In the UK, the All Party Parliamentary Internet Group (APPIG) has recently released its report on Digital Rights Management. It contained strong and welcome recommendations in relation to DRM, some of which are succintly listed on Boing Boing.
In addition to DRM, the inquiry also considered CC licensing; specifically, one of the issues for comment was:
“Whether new types of content sharing license (such as Creative Commons or Copyleft) need legislation changes to be effective.”
The report explained that it had asked this question because it was “aware that these had taken some effort to craft so as to fit within the
UKs legal framework and wished to know if any changes would be of assistance.”
About the various submissions received on the issue of CC, the report concludes that “[e]veryone who commented told us that the licenses were solidly based on existing legislation, and that no changes were necessary.” Which is a relief and a testament to the hard work of the legal projects who adapt the licenses for varying jurisdictions around the world, and in particular in the UK England & Wales and Scotland.
Interestingly, the report continued that:
“Several of the rights-holders were rather negative about these licenses, suggesting that the creators and performers did not always understand what they were giving away forever and how it could affect an artists ability to enter into an exclusive license at a later stage in their career.”
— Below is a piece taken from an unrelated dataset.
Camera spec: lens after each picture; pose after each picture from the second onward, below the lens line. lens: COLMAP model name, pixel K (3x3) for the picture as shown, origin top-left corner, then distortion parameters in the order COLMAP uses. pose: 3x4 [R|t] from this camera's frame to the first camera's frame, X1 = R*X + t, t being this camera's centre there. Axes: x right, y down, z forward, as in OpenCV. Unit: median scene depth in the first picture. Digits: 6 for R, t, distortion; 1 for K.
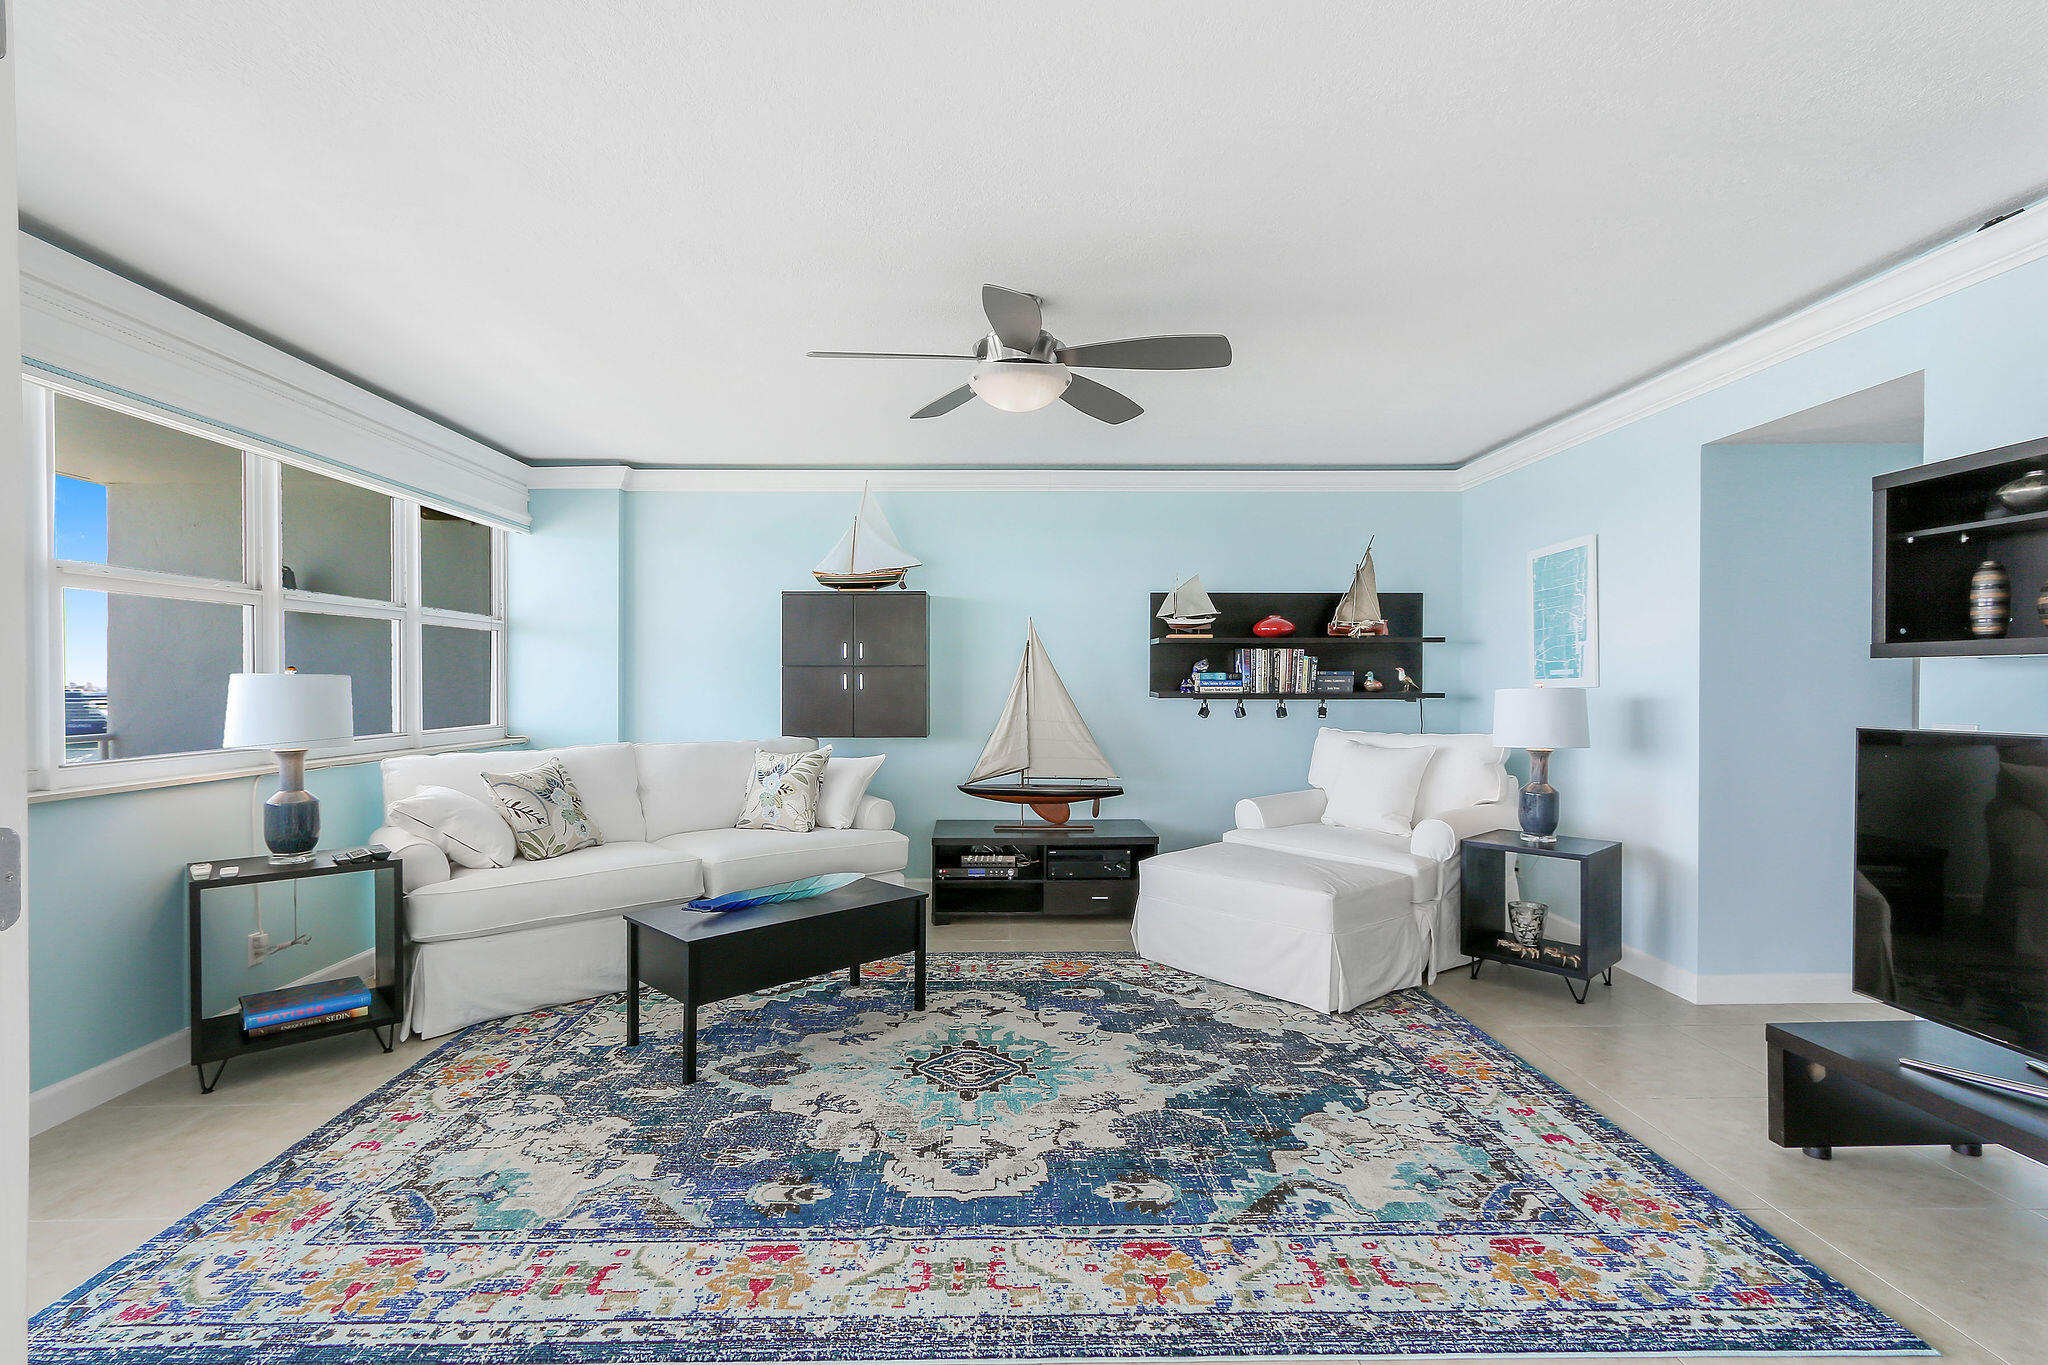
lens RADIAL K [[967.5, 0, 1031.3], [0, 967.5, 689.5], [0, 0, 1]] dist [0.004246, 0.003179]
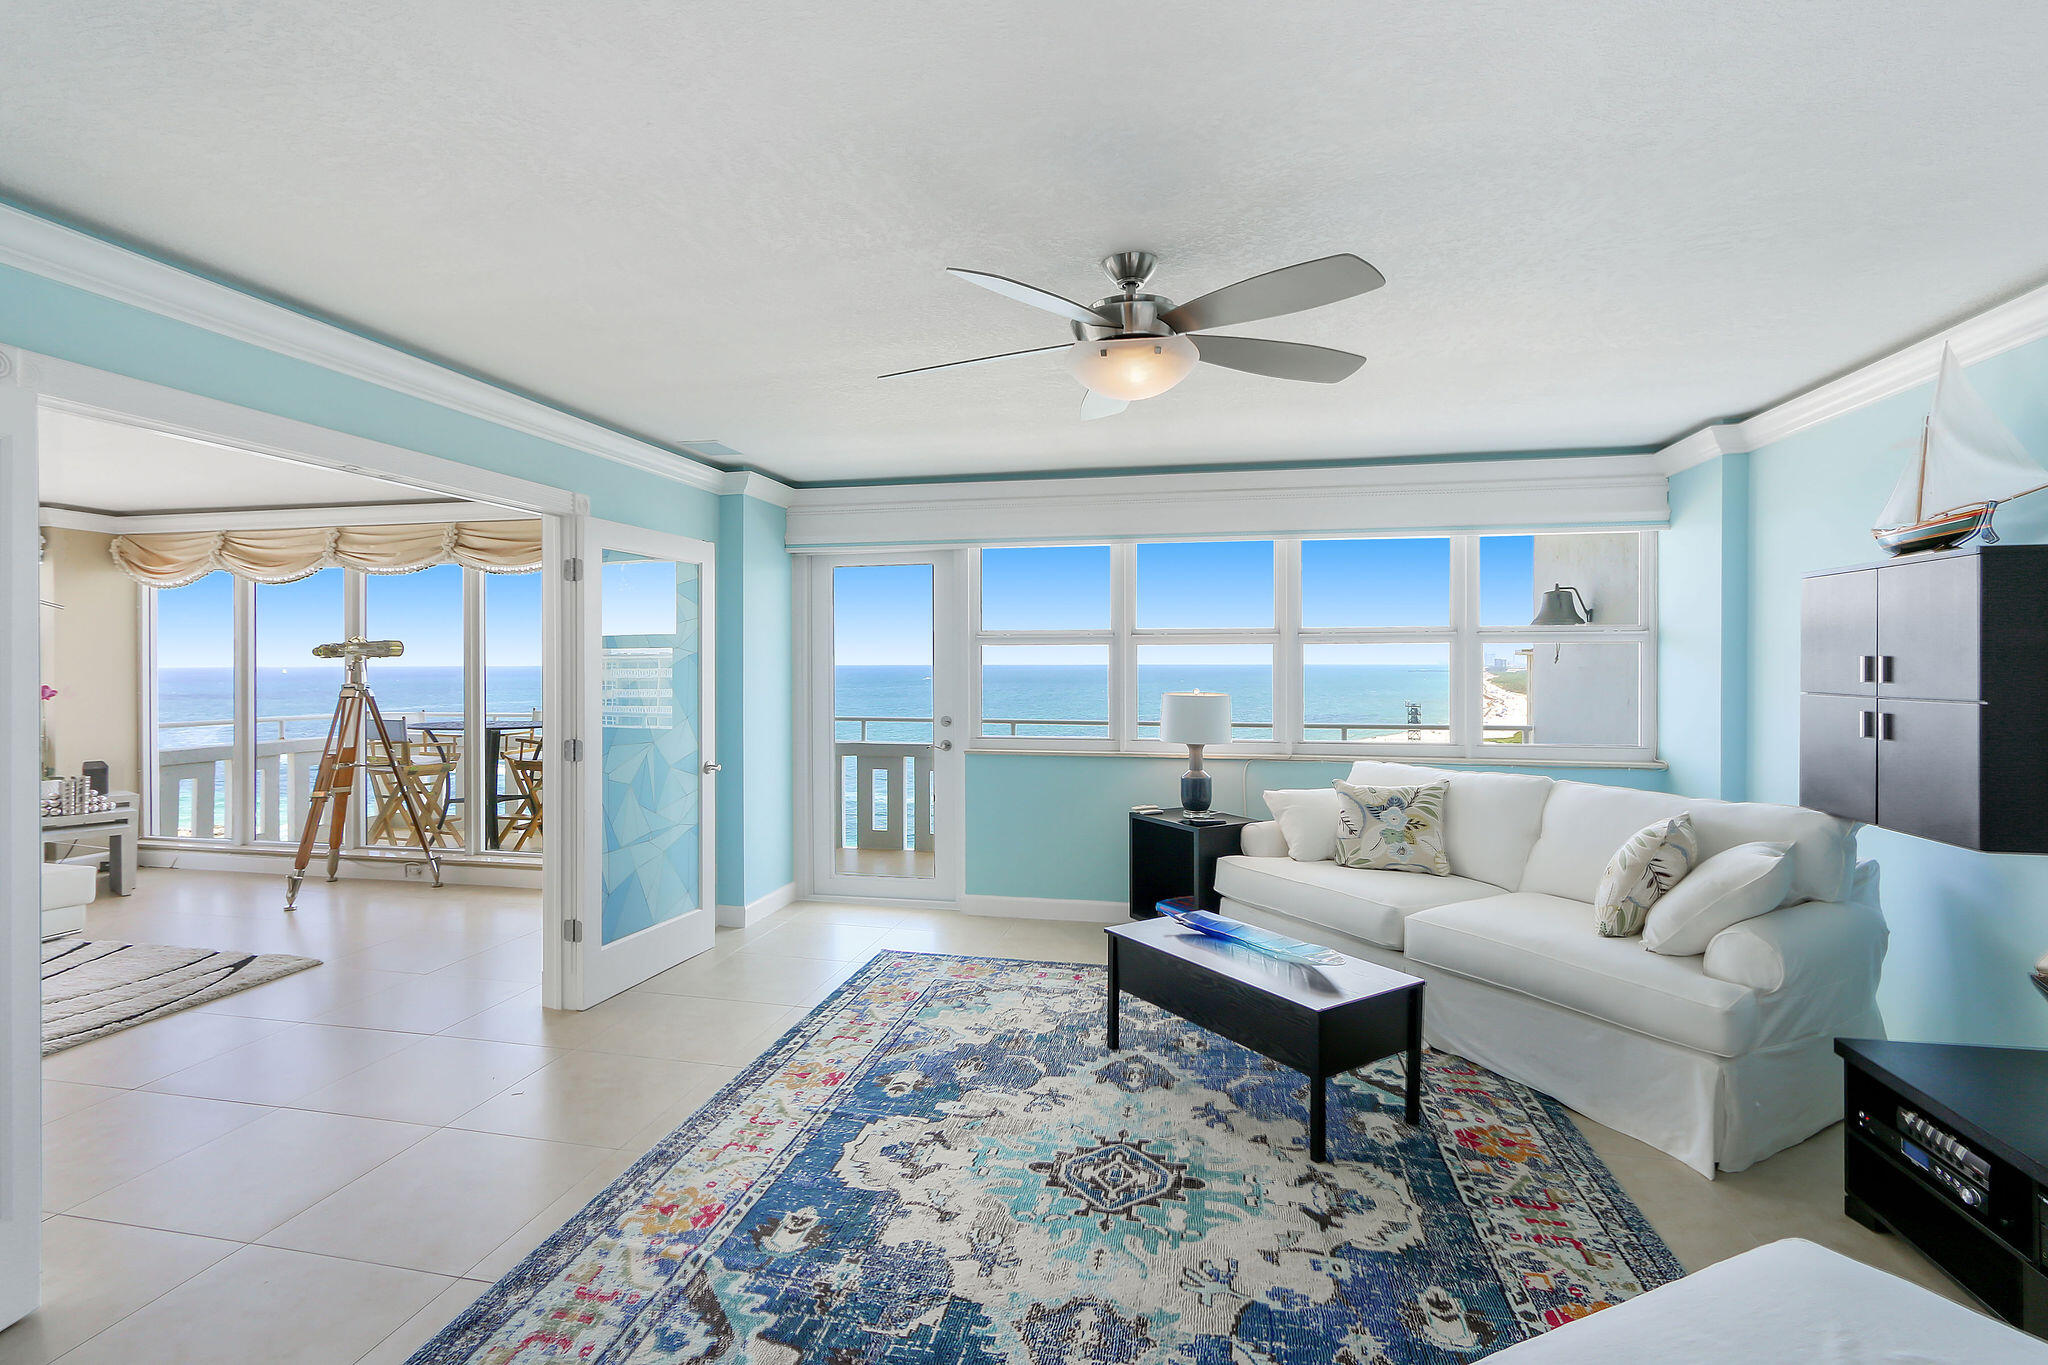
lens RADIAL K [[967.5, 0, 1022.7], [0, 967.5, 654.4], [0, 0, 1]] dist [0.004246, 0.003179]
pose [[-0.244257, -0.004209, -0.969701, 0.922495], [-0.005121, 0.999982, -0.003050, -0.085722], [0.969697, 0.004221, -0.244274, 1.295465]]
These arguments are ones CC often encounters in discussions with different creator groups. However, it appears that these argument held little sway with the APPIG. It’s response:
“Although artists should naturally consider these matters, we suspect that these licenses are clearer than many media industry contracts. Also, should it become commonplace for bands to use Creative Commons licenses at an early stage of their career, then as they become successful and sign with a record company, the industry approach to exclusivity will doubtless be tempered by the new reality.”